The fun thing about open source is that we can just take a gander at Prelink’s code!
It has different implementations for each architecture. In our case, we’re building for ARM so it’s arch-arm.c
. We see near the bottom that the base address is hard-coded: .mmap_base = 0x41000000
. Voilà, one part of the mystery solved. So why did the previous version not modify the libraries. Well, can we see the output of the prelink
command when Yocto runs it? Yes (rhetorical question, ha!): It runs in the do_image
task of the recipe that defines the image. And sure enough, the log.do_image
has a whole bunch of lines similar to this:
/home/osboxes/bsp/build/tmp/work/oct3032-octasic-linux-gnueabi/octasic-image/1.0-r0/recipe-sysroot-native/usr/sbin/prelink: /sbin/ip.iproute2: Using /lib/ld-linux-armhf.so.3, not /lib/ld-linux.so.3 as dynamic linker
I dug through the sources of prelink
a bit, and this log appears when the value passed as the --dynamic-linker
argument doesn’t match what’s specified in the library:
dl = dynamic_linker ?: dso->arch->dynamic_linker;
if (strcmp (dl, data->d_buf) != 0
&& (dynamic_linker != NULL || dso->arch->dynamic_linker_alt == NULL
|| strcmp (dso->arch->dynamic_linker_alt, data->d_buf) != 0))
{
error (0, 0, "%s: Using %s, not %s as dynamic linker", dso->filename,
(char *) data->d_buf, dl);
goto error_out;
}
It seems like in this case, we’re trying to pass ld-linux.so.3
to it, which it doesn’t care for since it’s expecting ld-linux-armhf.so.3
. Then, by following the recipes, we see that Yocto gets the dynamic-linker
argument from linuxloader.bbclass
.
Specifically, we can see that the loader for ARM changed from the previous version (Rocko):
arm )
dynamic_loader="${base_libdir}/ld-linux.so.3"
;;
To the new version (Dunfell):
elif targetarch == "arm":
dynamic_loader = "${base_libdir}/ld-linux${@['-armhf', ''][d.getVar('TARGET_FPU') == 'soft']}.so.3"
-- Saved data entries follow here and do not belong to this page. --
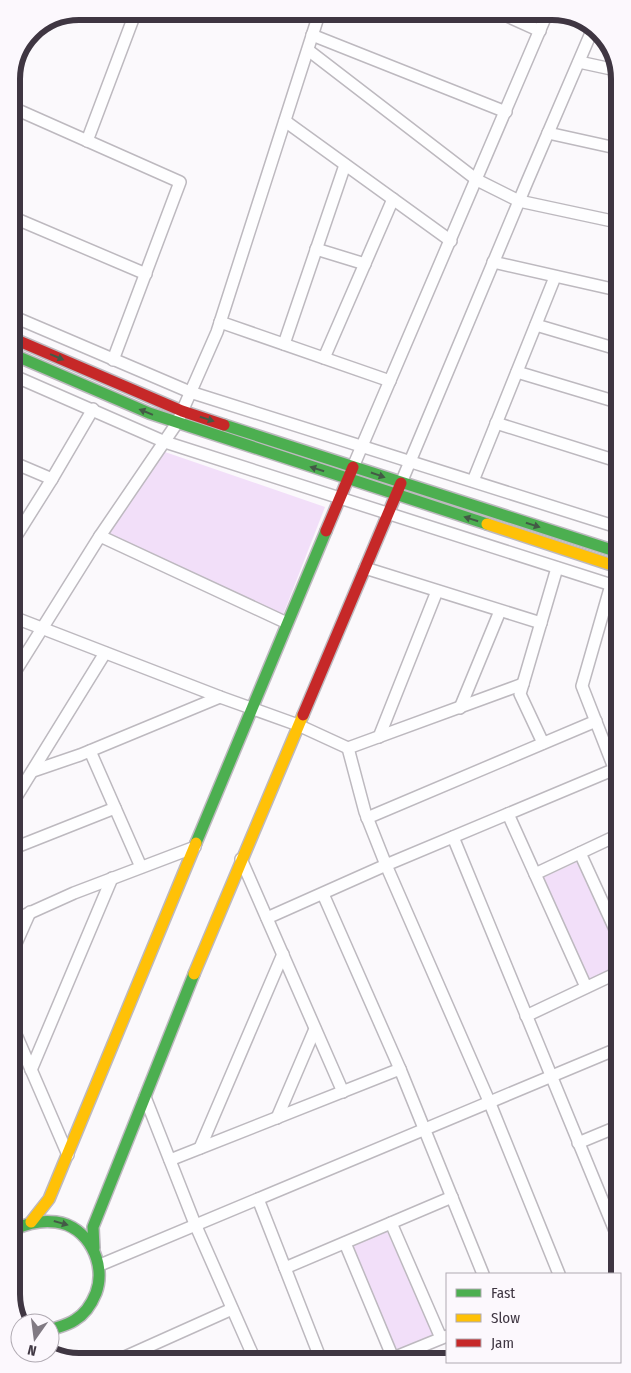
<svg xmlns="http://www.w3.org/2000/svg" width="631" height="1373" font-family="'Fira Sans Condensed',sans-serif">
	<style>
		.green { fill: #f2dff9 }
		.lines { fill: none; stroke-linecap: round; stroke-linejoin: round }
		.street-casing { stroke: #bdb9bf; stroke-width: 14 }
		.fast-casing { stroke: #bdb9bf; stroke-width: 14 }
		.slow-casing { stroke: #bdb9bf; stroke-width: 14 }
		.jam-casing { stroke: #bdb9bf; stroke-width: 14 }
		.street { stroke: #fefeff; stroke-width: 11 }
		.fast { stroke: #4caf50; stroke-width: 11 }
		.slow { stroke: #ffc107; stroke-width: 11 }
		.jam { stroke: #c62828; stroke-width: 11 }
		.oneway { fill: #435a46 }
		.rim { fill: none; stroke: #3f3642; stroke-width: 6 }
	</style>
	<rect width="100%" height="100%" fill="#fbf9fc"/>
	<g class="green">
		<path d="M 165,452 L 325,507 L 283,615 L 109,534 Z"/>
		<path d="M 577,862 L 619,954 L 619,966 L 588,980 L 542,878 Z"/>
		<path d="M 387,1231 L 434,1336 L 398,1352 L 350,1247 Z"/>
	</g>
	<g class="lines">
		<defs>
			<g id="street">
				<path d="M 496,11 L 540,31"/>
				<path d="M 312,35 L 506,112"/>
				<path d="M 308,50 L 477,180 L 519,201 L 617,222"/>
				<path d="M 579,62 L 616,70"/>
				<path d="M 11,107 L 180,182 L 113,360"/>
				<path d="M 285,121 L 451,241"/>
				<path d="M 548,133 L 616,148"/>
				<path d="M 87,141 L 136,11"/>
				<path d="M 12,217 L 146,274"/>
				<path d="M 316,249 L 365,264"/>
				<path d="M 493,262 L 617,290"/>
				<path d="M 12,316 L 190,392 L 617,527"/>
				<path d="M 220,322 L 390,381"/>
				<path d="M 536,325 L 617,349"/>
				<path d="M 284,344 L 345,165"/>
				<path d="M 324,358 L 393,199"/>
				<path d="M 517,372 L 617,402"/>
				<path d="M 12,375 L 165,442 L 618,587"/>
				<path d="M 496,423 L 617,461"/>
				<path d="M 12,462 L 52,479"/>
				<path d="M 353,467 L 548,11"/>
				<path d="M 473,481 L 555,277"/>
				<path d="M 401,483 L 527,182 L 594,26"/>
				<path d="M 100,536 L 177,423 L 217,332 L 320,11"/>
				<path d="M 13,541 L 52,479 L 93,409"/>
				<path d="M 365,568 L 541,623"/>
				<path d="M 611,585 L 582,686 L 618,778"/>
				<path d="M 13,617 L 220,697 L 298,725 L 348,748 L 523,684"/>
				<path d="M 13,675 L 100,536 L 287,623"/>
				<path d="M 460,708 L 500,611"/>
				<path d="M 379,737 L 437,591"/>
				<path d="M 543,743 L 520,694 L 557,568"/>
				<path d="M 348,748 L 365,812 L 386,865 L 489,1101 L 559,1274"/>
				<path d="M 90,751 L 141,867"/>
				<path d="M 33,771 L 80,755 L 220,697"/>
				<path d="M 13,802 L 105,653"/>
				<path d="M 508,814 L 586,987"/>
				<path d="M 367,818 L 596,721"/>
				<path d="M 453,837 L 620,1243"/>
				<path d="M 14,848 L 115,808"/>
				<path d="M 580,853 L 619,938"/>
				<path d="M 241,859 L 343,1092"/>
				<path d="M 535,874 L 618,835"/>
				<path d="M 323,894 L 400,1069"/>
				<path d="M 267,918 L 386,865 L 615,769"/>
				<path d="M 14,920 L 74,893 L 195,847"/>
				<path d="M 14,948 L 30,912"/>
				<path d="M 526,1016 L 619,972"/>
				<path d="M 14,1030 L 68,1155"/>
				<path d="M 31,1070 L 112,878"/>
				<path d="M 145,1097 L 195,1224 L 255,1360"/>
				<path d="M 277,1118 L 315,1029"/>
				<path d="M 578,1143 L 619,1126"/>
				<path d="M 200,1148 L 283,954"/>
				<path d="M 170,1160 L 400,1069 L 483,1274"/>
				<path d="M 258,1199 L 321,1360"/>
				<path d="M 391,1223 L 441,1338"/>
				<path d="M 345,1243 L 393,1358 L 447,1336"/>
				<path d="M 100,1265 L 619,1048"/>
				<path d="M 285,1268 L 452,1197"/>
				<path d="M 116,1361 L 232,1309"/>
			</g>
			<g id="fast">
				<path d="M 12,354 L 149,413 L 487,524"/>
				<path d="M 224,425 L 618,552"/>
				<path d="M 196,843 L 326,531"/>
				<path d="M 15,1229 C 28,1223 41,1220 56,1222 C 88,1226 107,1264 96,1293 C 92,1303 85,1314 75,1320 C 68,1325 58,1327 50,1330"/>
				<path d="M 94,1248 L 93,1227 L 194,974"/>
			</g>
			<g id="slow">
				<path d="M 487,524 L 618,567"/>
				<path d="M 194,974 L 303,715"/>
				<path d="M 31,1222 L 49,1199 L 196,843"/>
			</g>
			<g id="jam">
				<path d="M 12,338 L 182,411 L 224,425"/>
				<path d="M 326,531 L 353,467"/>
				<path d="M 303,715 L 401,483"/>
			</g>
		</defs>
		<use href="#street" class="street-casing"/>
		<use href="#fast" class="fast-casing"/>
		<use href="#slow" class="slow-casing"/>
		<use href="#jam" class="jam-casing"/>
		<use href="#street" class="street"/>
		<use href="#fast" class="fast"/>
		<use href="#slow" class="slow"/>
		<use href="#jam" class="jam"/>
	</g>
	<defs><path id="oneway-solid" d="M-6-.8H1V-3.2L6.5 0L1 3.2V.8H-6Z" transform="scale(1.25)"/></defs>
	<g class="oneway">
		<use href="#oneway-solid" transform="translate(57 357) rotate(23)"/>
		<use href="#oneway-solid" transform="translate(146 412) rotate(-158)"/>
		<use href="#oneway-solid" transform="translate(207 419) rotate(18)"/>
		<use href="#oneway-solid" transform="translate(317 469) rotate(-162)"/>
		<use href="#oneway-solid" transform="translate(378 475) rotate(19)"/>
		<use href="#oneway-solid" transform="translate(471 519) rotate(-162)"/>
		<use href="#oneway-solid" transform="translate(533 525) rotate(18)"/>
		<use href="#oneway-solid" transform="translate(61 1223) rotate(16)"/>
	</g>
	<path d="M0 0H631V1373H0ZM79 20H552A59 59 0 0 1 611 79V1294A59 59 0 0 1 552 1353H79A59 59 0 0 1 20 1294V79A59 59 0 0 1 79 20Z" fill="#fcf8fd" fill-rule="evenodd"/>
	<path class="rim" d="M79 20H552A59 59 0 0 1 611 79V1294A59 59 0 0 1 552 1353H79A59 59 0 0 1 20 1294V79A59 59 0 0 1 79 20Z"/>
	<rect x="446" y="1273" width="175" height="90" fill="#fcf8fd" stroke="#b0aab2"/>
	<rect x="456" y="1289" width="25" height="8" fill="#4caf50" stroke="#b0aab2"/>
	<text x="491" y="1298" font-size="15" fill="#3f3642">Fast</text>
	<rect x="456" y="1314" width="25" height="8" fill="#ffc107" stroke="#b0aab2"/>
	<text x="491" y="1323" font-size="15" fill="#3f3642">Slow</text>
	<rect x="456" y="1339" width="25" height="8" fill="#c62828" stroke="#b0aab2"/>
	<text x="491" y="1348" font-size="15" fill="#3f3642">Jam</text>
	<g transform="translate(35 1338) rotate(194)"><circle r="24" fill="#fcf8fd" stroke="#b0aab2"/>
	<path d="M0-4L9 19L0 12L-9 19Z" fill="#817a83"/>
	<text y="-8" font-size="14" font-weight="bold" text-anchor="middle" fill="#3f3642">N</text>
	</g>
</svg>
And there you have it: In the old version it was selecting the wrong loader and failing silently (if a program screams into the error log but no one reads it, does it make a sound?), whereas in the new version the error was “fixed”, but it was causing the load address to be pre-assigned a funky value.
Explode
Luckily the fix for this is very simple: Don’t prelink. Seriously, even some of the Yocto maintainers don’t seem to be very enthused about it. I did my own tests and confirmed: Prelinking confers no tangible difference in boot-up time, at least on our board.
Adieu, prelink
! Now we can allocate massive gobs of memory with impunity again, hurrah!